Only local business can end global poverty — R. Glenn Hubbard
In Friday’s Financial Times R. Glenn Hubbard, co-author of the forthcoming The Aid Trap: Hard Truths About Ending Poverty, argues that poor nations need a new Marshall plan that helps stimulate local businesses.
As Hubbard points out the original Marshall plan did not simply give “away food, medicine, and clothing, on one hand, and rebuilt government infrastructure such as ports, railroads and water systems, on the other.” Instead the plan “made loans to European companies, which repaid them to their governments, which then spent the funds on infrastructure. To qualify for the plan, countries had to enact certain pro-business policies to make sure that their local businesses could use the loans well.”
Thus what is needed today for sub-Saharan Africa and other regions in dire poverty is not the large, macro aid development programs supported by the UN and promoted by prominent public figures such as Bill Gates, Jeffrey Sachs, or Bono. Instead aid should focus on supporting local businesses.
Hubbard concludes by writing:
Let us draw a parallel with philanthropist Bill Gates’s own line of business and divide aid into two parts: hardware and software. The hardware is the ports, railroads, and water plants of the Marshall plan, or the medicines, fertilisers, and boreholes of the current aid system. The software is the loans and funding mechanism of the Marshall plan, or the government and NGO project mechanism of current aid. The clear difference is that the Marshall plan software works, but the current aid software does not.

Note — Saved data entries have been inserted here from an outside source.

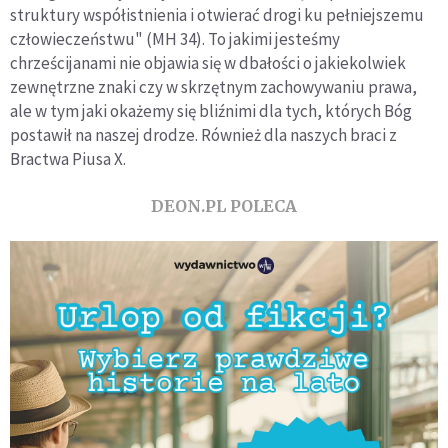
struktury współistnienia i otwierać drogi ku pełniejszemu
człowieczeństwu" (MH 34). To jakimi jesteśmy
chrześcijanami nie objawia się w dbałości o jakiekolwiek
zewnętrzne znaki czy w skrzętnym zachowywaniu prawa,
ale w tym jaki okażemy się bliźnimi dla tych, których Bóg
postawił na naszej drodze. Również dla naszych braci z
Bractwa Piusa X.
DEON.PL POLECA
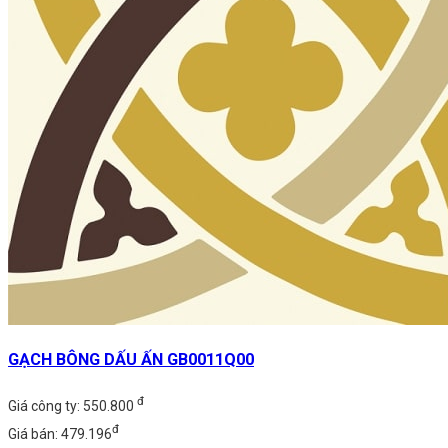
GẠCH BÔNG DẤU ẤN GB0011Q00
đ
Giá công ty: 550.800
đ
Giá bán: 479.196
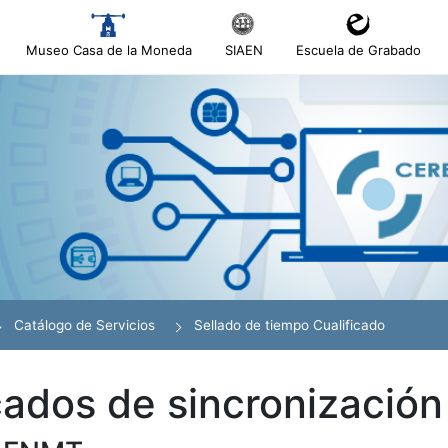
Museo Casa de la Moneda
SIAEN
Escuela de Grabado
Catálogo de Servicios
Sellado de tiempo Cualificado
cados de sincronización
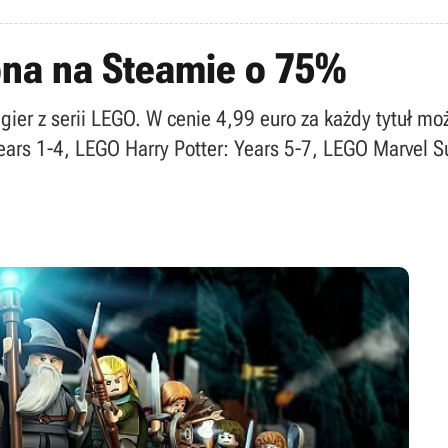
ona na Steamie o 75%
ć gier z serii LEGO. W cenie 4,99 euro za każdy tytu
ears 1-4, LEGO Harry Potter: Years 5-7, LEGO Marvel S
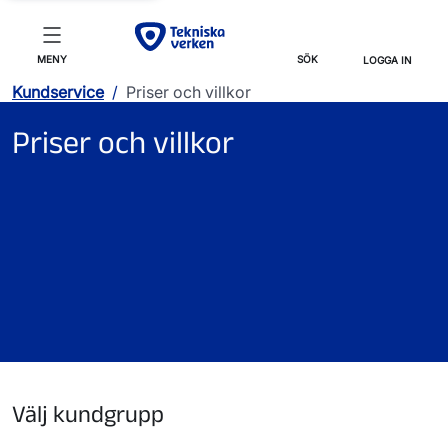
MENY
SÖK
LOGGA IN
Kundservice
/
Priser och villkor
Priser och villkor
Välj kundgrupp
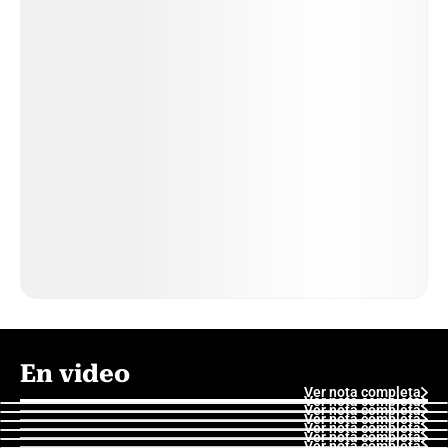
En video
Ver nota completa
Ver nota completa
Ver nota completa
Ver nota completa
Ver nota completa
Ver nota completa
Ver nota completa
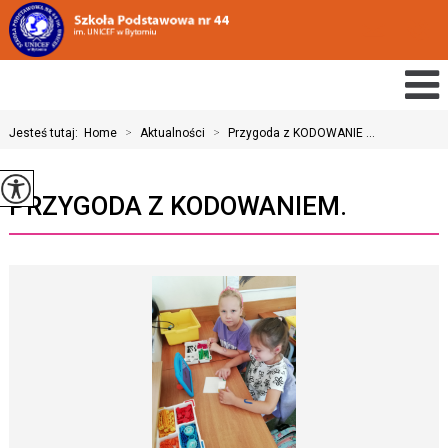
Jesteś tutaj:
Home
>
Aktualności
>
Przygoda z KODOWANIE ...
PRZYGODA Z KODOWANIEM.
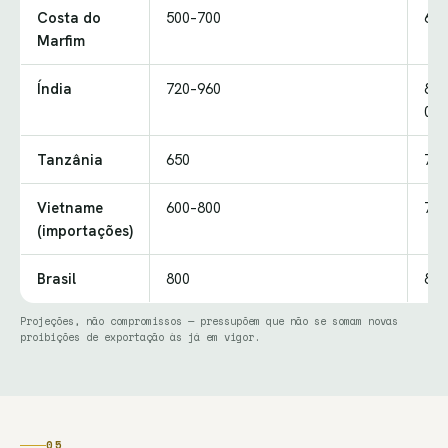
Costa do
500–700
600
Marfim
Índia
720–960
800
000
Tanzânia
650
700
Vietname
600–800
700
(importações)
Brasil
800
850
Projeções, não compromissos — pressupõem que não se somam novas
proibições de exportação às já em vigor.
05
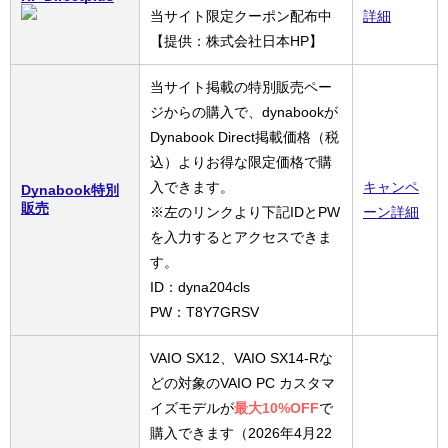
当サイト限定クーポン配布中
詳細
【提供：株式会社日本HP】
当サイト掲載の特別販売ペー
ジからの購入で、dynabookが
Dynabook Direct掲載価格（税
込）よりお得な限定価格で購
入できます。
キャンペ
Dynabook特別
販売
※左のリンクより下記IDとPW
ーン詳細
を入力するとアクセスできま
す。
ID：dyna204cls
PW：T8Y7GRSV
VAIO SX12、VAIO SX14-Rな
どの対象のVAIO PC カスタマ
イズモデルが
最大10%OFF
で
購入できます（2026年4月22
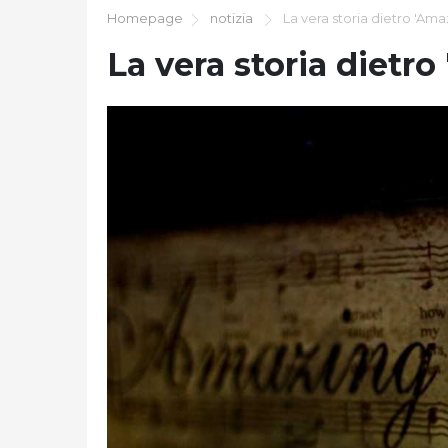
Homepage
notizia
La vera storia dietro 'Ama
La vera storia dietr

The UN is right, of course, to target the dire poverty in sub-Saharan Africa. But it needs to take a different course. We need policies that make a difference to the software of prosperity – the rules, policies and institutions that govern how business operates in each country, and the mechanisms of aid funding that either help or hurt that local business sector.
The global financial crisis is clearly a software problem. That is what everyone is trying to fix for the prosperous countries of the world. Poverty is also a software problem, but the aid system has been trying to fix the hardware instead, and got the software wrong. The Marshall plan got it right for postwar Europe. It is not too late to correct the error and get it right for the poorest countries.